Records for the task START
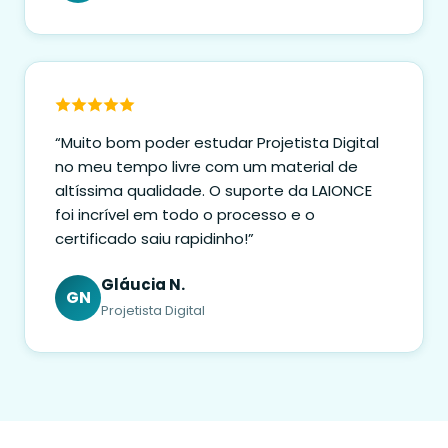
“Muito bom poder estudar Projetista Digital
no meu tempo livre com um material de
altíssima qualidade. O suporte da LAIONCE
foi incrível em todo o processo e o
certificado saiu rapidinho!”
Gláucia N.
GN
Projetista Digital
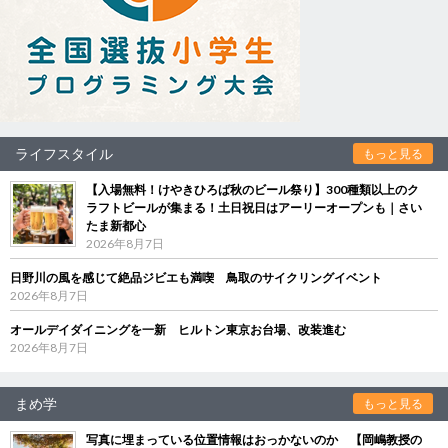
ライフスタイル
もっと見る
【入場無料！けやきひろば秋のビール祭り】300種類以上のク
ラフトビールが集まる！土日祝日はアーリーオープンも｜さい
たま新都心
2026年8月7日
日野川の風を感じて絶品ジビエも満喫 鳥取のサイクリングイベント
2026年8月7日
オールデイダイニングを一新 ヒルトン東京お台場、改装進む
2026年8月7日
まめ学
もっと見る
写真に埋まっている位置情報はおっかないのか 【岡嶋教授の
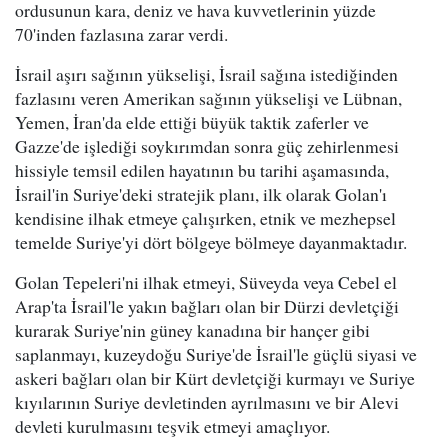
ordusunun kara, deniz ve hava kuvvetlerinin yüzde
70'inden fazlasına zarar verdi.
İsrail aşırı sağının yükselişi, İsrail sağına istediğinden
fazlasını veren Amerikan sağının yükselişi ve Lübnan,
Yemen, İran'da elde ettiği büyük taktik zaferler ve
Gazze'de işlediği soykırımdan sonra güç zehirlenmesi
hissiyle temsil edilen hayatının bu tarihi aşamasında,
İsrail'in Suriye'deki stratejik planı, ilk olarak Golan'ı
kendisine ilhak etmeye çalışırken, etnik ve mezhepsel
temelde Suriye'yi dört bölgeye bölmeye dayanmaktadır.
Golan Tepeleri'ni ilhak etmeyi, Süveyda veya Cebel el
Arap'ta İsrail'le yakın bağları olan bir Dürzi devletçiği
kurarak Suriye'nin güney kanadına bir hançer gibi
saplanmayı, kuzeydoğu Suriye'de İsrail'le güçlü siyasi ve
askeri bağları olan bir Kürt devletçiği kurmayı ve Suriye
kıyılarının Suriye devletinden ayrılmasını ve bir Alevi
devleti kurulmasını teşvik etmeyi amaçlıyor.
Records for the task END
### [What the task requires]
All entries are to be duplicated exactly, with the pictures left out.

### [Solution to this exercise]
“Muito bom poder estudar Projetista Digital
no meu tempo livre com um material de
altíssima qualidade. O suporte da LAIONCE
foi incrível em todo o processo e o
certificado saiu rapidinho!”
Gláucia N.
GN
Projetista Digital
ライフスタイル
もっと見る
【入場無料！けやきひろば秋のビール祭り】300種類以上のク
ラフトビールが集まる！土日祝日はアーリーオープンも｜さい
たま新都心
2026年8月7日
日野川の風を感じて絶品ジビエも満喫 鳥取のサイクリングイベント
2026年8月7日
オールデイダイニングを一新 ヒルトン東京お台場、改装進む
2026年8月7日
まめ学
もっと見る
写真に埋まっている位置情報はおっかないのか 【岡嶋教授の
ordusunun kara, deniz ve hava kuvvetlerinin yüzde
70'inden fazlasına zarar verdi.
İsrail aşırı sağının yükselişi, İsrail sağına istediğinden
fazlasını veren Amerikan sağının yükselişi ve Lübnan,
Yemen, İran'da elde ettiği büyük taktik zaferler ve
Gazze'de işlediği soykırımdan sonra güç zehirlenmesi
hissiyle temsil edilen hayatının bu tarihi aşamasında,
İsrail'in Suriye'deki stratejik planı, ilk olarak Golan'ı
kendisine ilhak etmeye çalışırken, etnik ve mezhepsel
temelde Suriye'yi dört bölgeye bölmeye dayanmaktadır.
Golan Tepeleri'ni ilhak etmeyi, Süveyda veya Cebel el
Arap'ta İsrail'le yakın bağları olan bir Dürzi devletçiği
kurarak Suriye'nin güney kanadına bir hançer gibi
saplanmayı, kuzeydoğu Suriye'de İsrail'le güçlü siyasi ve
askeri bağları olan bir Kürt devletçiği kurmayı ve Suriye
kıyılarının Suriye devletinden ayrılmasını ve bir Alevi
devleti kurulmasını teşvik etmeyi amaçlıyor.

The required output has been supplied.